THE RECORDS ->
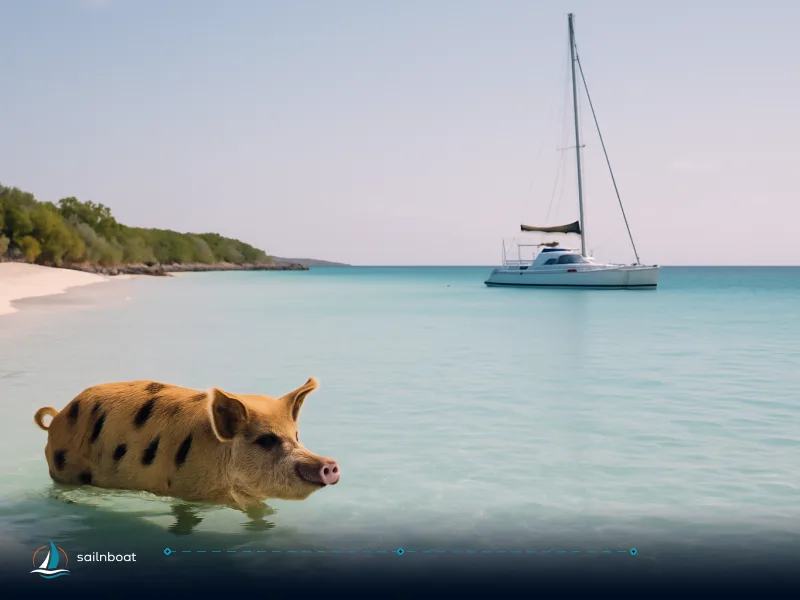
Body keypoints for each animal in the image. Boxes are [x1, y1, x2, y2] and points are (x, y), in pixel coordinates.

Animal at [33, 377, 340, 510]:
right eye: (266, 440)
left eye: (296, 436)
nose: (329, 464)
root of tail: (57, 416)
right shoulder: (186, 491)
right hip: (64, 468)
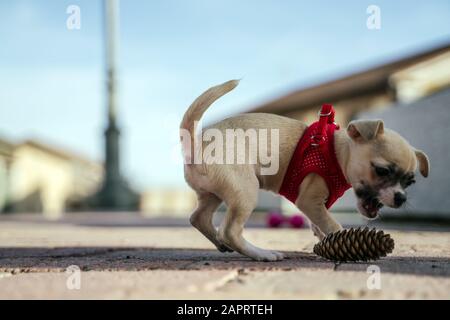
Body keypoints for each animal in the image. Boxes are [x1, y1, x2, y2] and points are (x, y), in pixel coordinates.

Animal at [179, 79, 428, 260]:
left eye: (410, 182)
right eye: (382, 171)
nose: (401, 198)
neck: (335, 152)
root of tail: (195, 144)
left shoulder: (317, 206)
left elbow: (319, 223)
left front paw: (327, 241)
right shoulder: (309, 201)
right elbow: (332, 224)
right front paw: (340, 240)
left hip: (213, 193)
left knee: (199, 218)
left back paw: (220, 243)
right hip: (245, 192)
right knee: (230, 231)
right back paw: (262, 254)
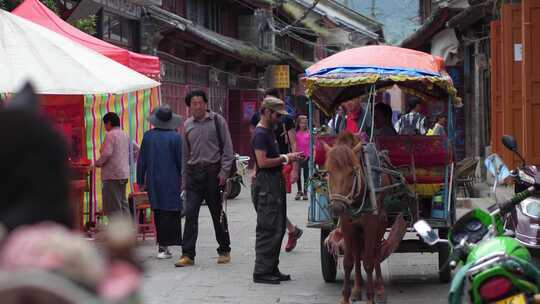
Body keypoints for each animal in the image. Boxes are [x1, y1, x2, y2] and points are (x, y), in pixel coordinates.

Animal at [322, 142, 390, 304]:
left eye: (352, 173)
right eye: (329, 172)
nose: (337, 207)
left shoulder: (371, 225)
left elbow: (369, 262)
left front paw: (371, 297)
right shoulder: (347, 225)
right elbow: (348, 262)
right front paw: (345, 297)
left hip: (381, 223)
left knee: (376, 253)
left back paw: (380, 290)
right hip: (357, 231)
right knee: (358, 255)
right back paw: (357, 290)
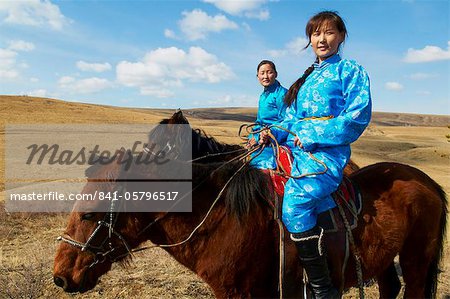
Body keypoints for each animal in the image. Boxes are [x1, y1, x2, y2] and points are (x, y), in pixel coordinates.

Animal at [52, 146, 446, 298]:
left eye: (90, 214)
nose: (60, 276)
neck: (223, 219)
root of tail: (428, 183)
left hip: (417, 260)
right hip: (383, 260)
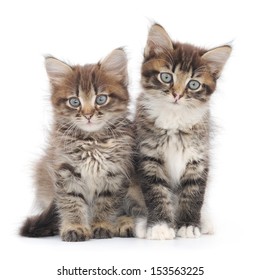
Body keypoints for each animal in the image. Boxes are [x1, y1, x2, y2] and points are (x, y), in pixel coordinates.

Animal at [135, 24, 231, 240]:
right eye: (166, 77)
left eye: (193, 84)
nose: (177, 95)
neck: (174, 119)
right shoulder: (148, 157)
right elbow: (157, 192)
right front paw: (160, 226)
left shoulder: (198, 158)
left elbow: (193, 194)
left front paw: (188, 225)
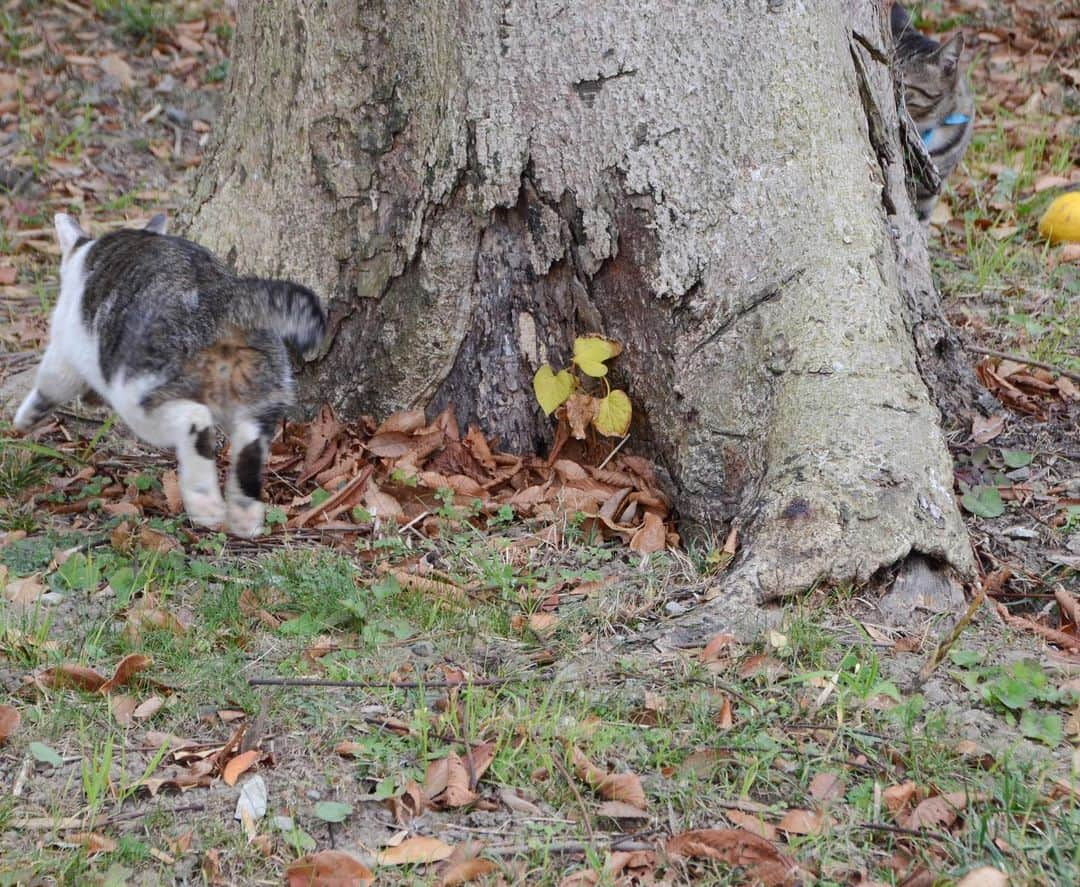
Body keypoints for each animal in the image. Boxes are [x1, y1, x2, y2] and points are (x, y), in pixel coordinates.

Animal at [13, 212, 324, 540]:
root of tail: (220, 299)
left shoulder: (65, 346)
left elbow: (50, 384)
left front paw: (24, 420)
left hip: (139, 394)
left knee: (195, 420)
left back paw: (205, 503)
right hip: (262, 383)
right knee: (251, 440)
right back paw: (244, 513)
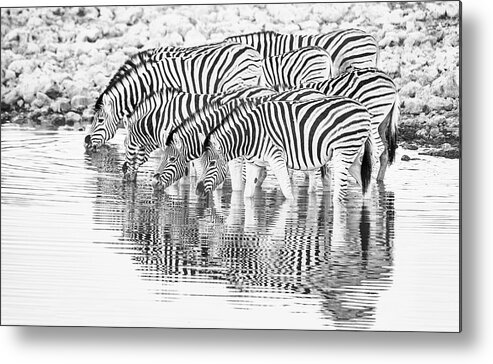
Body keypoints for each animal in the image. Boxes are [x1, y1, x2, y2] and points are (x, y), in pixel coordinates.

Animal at [194, 96, 370, 203]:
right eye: (200, 164)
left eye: (212, 164)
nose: (197, 191)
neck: (250, 134)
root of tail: (363, 108)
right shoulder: (253, 163)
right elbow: (247, 195)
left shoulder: (276, 158)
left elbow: (288, 193)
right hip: (352, 154)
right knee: (364, 185)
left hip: (344, 151)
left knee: (340, 193)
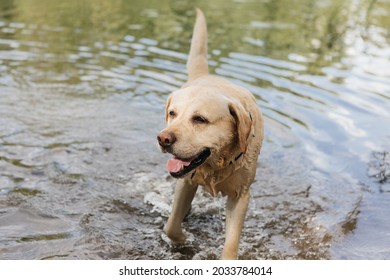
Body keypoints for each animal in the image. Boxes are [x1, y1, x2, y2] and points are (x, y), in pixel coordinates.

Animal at [157, 7, 264, 260]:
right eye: (172, 113)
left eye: (200, 119)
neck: (216, 164)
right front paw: (184, 240)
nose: (163, 139)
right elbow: (171, 226)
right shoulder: (186, 182)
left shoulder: (241, 196)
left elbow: (231, 243)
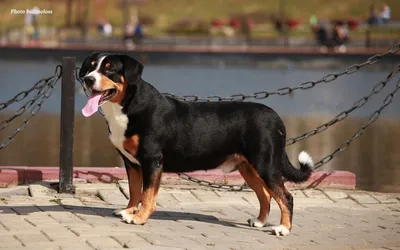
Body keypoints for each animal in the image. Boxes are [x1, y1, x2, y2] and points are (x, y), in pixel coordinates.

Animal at [78, 52, 314, 236]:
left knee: (286, 197)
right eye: (90, 67)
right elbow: (134, 190)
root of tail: (276, 117)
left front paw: (139, 217)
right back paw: (259, 221)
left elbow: (147, 194)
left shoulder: (152, 160)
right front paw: (128, 210)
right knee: (265, 194)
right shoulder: (132, 162)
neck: (128, 106)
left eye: (109, 69)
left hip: (265, 164)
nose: (88, 80)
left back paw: (283, 229)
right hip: (249, 168)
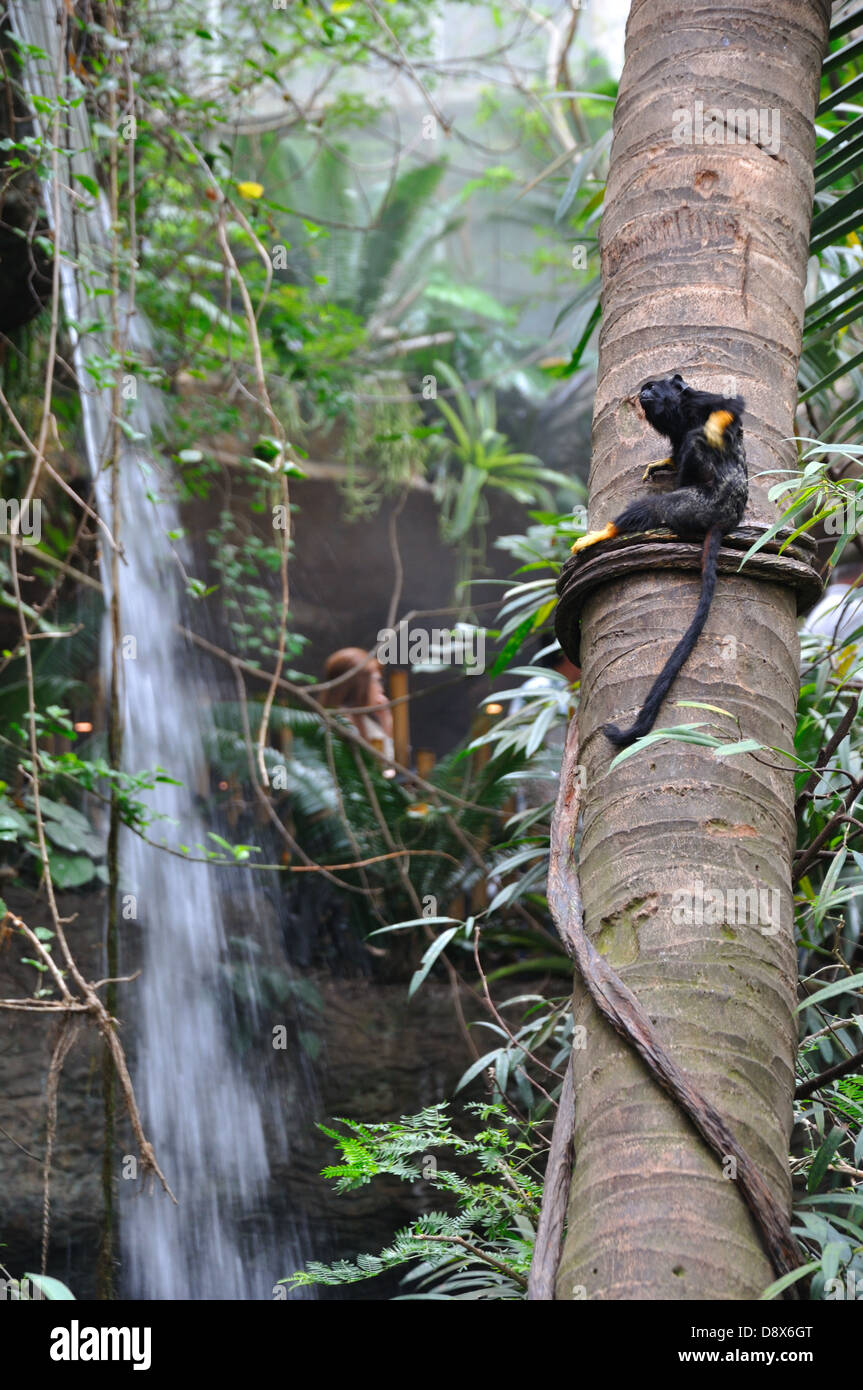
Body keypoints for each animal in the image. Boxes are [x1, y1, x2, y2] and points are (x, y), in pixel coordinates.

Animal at [570, 374, 748, 749]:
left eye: (654, 387)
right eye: (644, 389)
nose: (644, 393)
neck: (679, 414)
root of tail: (725, 518)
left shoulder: (699, 400)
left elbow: (730, 407)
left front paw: (712, 431)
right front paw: (665, 463)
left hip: (695, 504)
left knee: (661, 499)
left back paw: (604, 533)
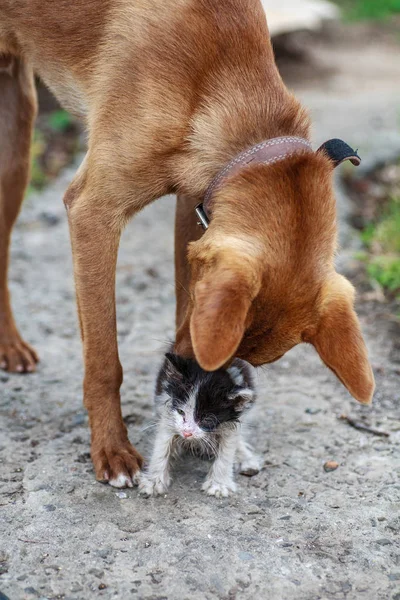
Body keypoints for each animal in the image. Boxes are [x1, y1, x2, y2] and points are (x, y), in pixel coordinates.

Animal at [139, 352, 260, 496]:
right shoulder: (169, 412)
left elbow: (227, 450)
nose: (186, 433)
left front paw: (219, 484)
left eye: (207, 420)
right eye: (181, 411)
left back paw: (246, 458)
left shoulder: (230, 422)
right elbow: (162, 446)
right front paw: (153, 481)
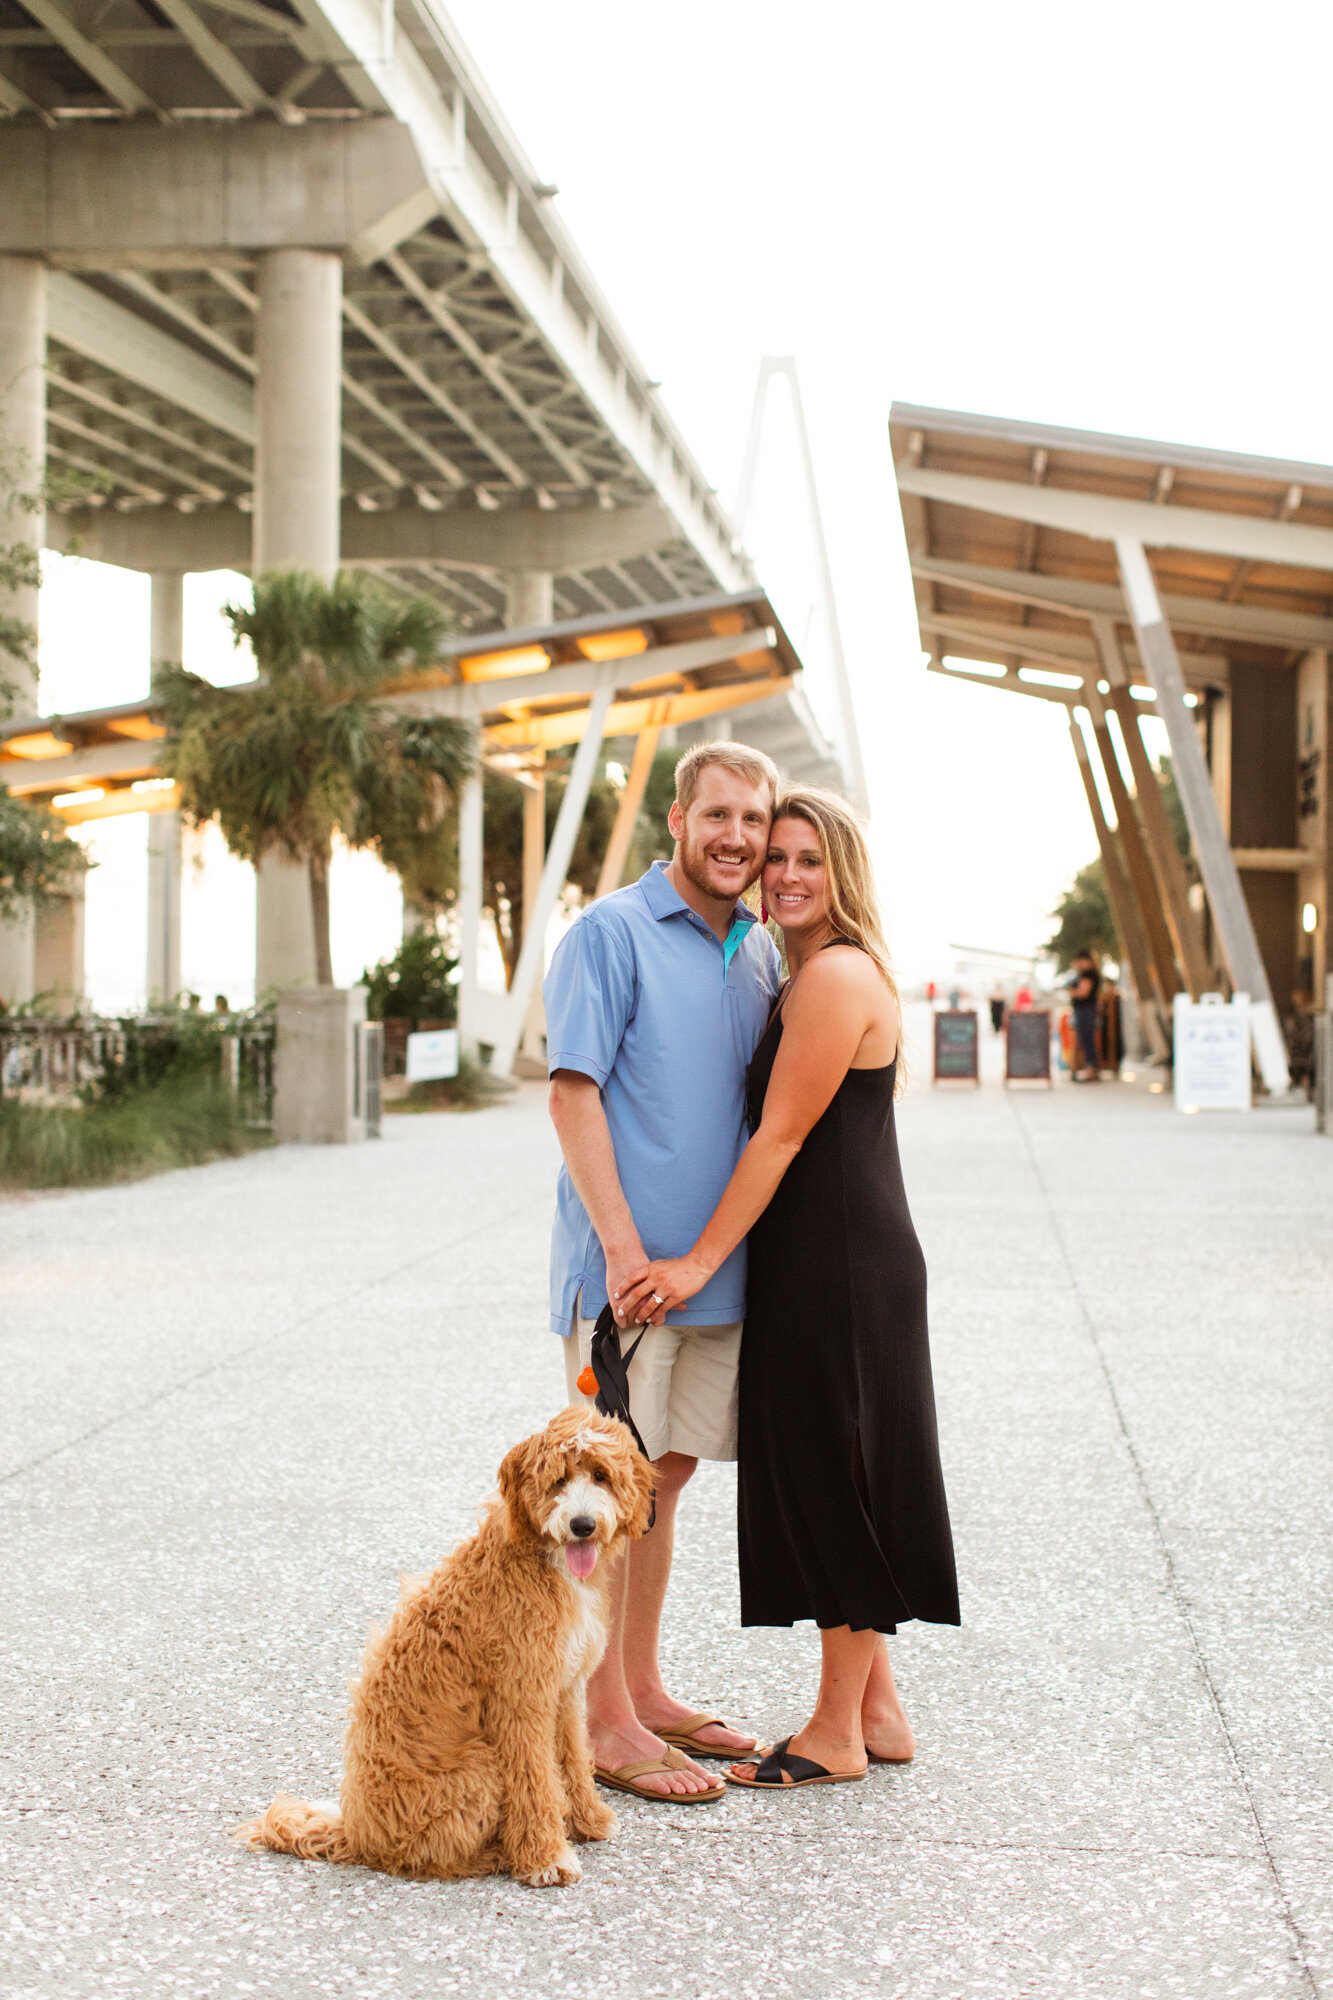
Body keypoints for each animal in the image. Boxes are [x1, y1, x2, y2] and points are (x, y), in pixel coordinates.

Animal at [241, 1408, 656, 1888]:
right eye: (558, 1480)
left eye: (601, 1475)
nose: (582, 1525)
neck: (539, 1559)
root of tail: (357, 1834)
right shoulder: (521, 1701)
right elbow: (535, 1781)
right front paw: (546, 1857)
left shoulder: (564, 1690)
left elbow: (572, 1758)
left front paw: (588, 1820)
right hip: (477, 1767)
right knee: (429, 1859)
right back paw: (495, 1854)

ASSIGNMENT ->
In the data above, which lines include "nose"? Return those lines.

EXERCISE RESULT ->
nose: (329, 464)
nose: (401, 198)
nose: (337, 207)
nose: (60, 276)
nose: (177, 95)
nose: (197, 191)
nose: (163, 139)
nose: (88, 80)
nose: (644, 393)
nose: (186, 433)
nose: (582, 1525)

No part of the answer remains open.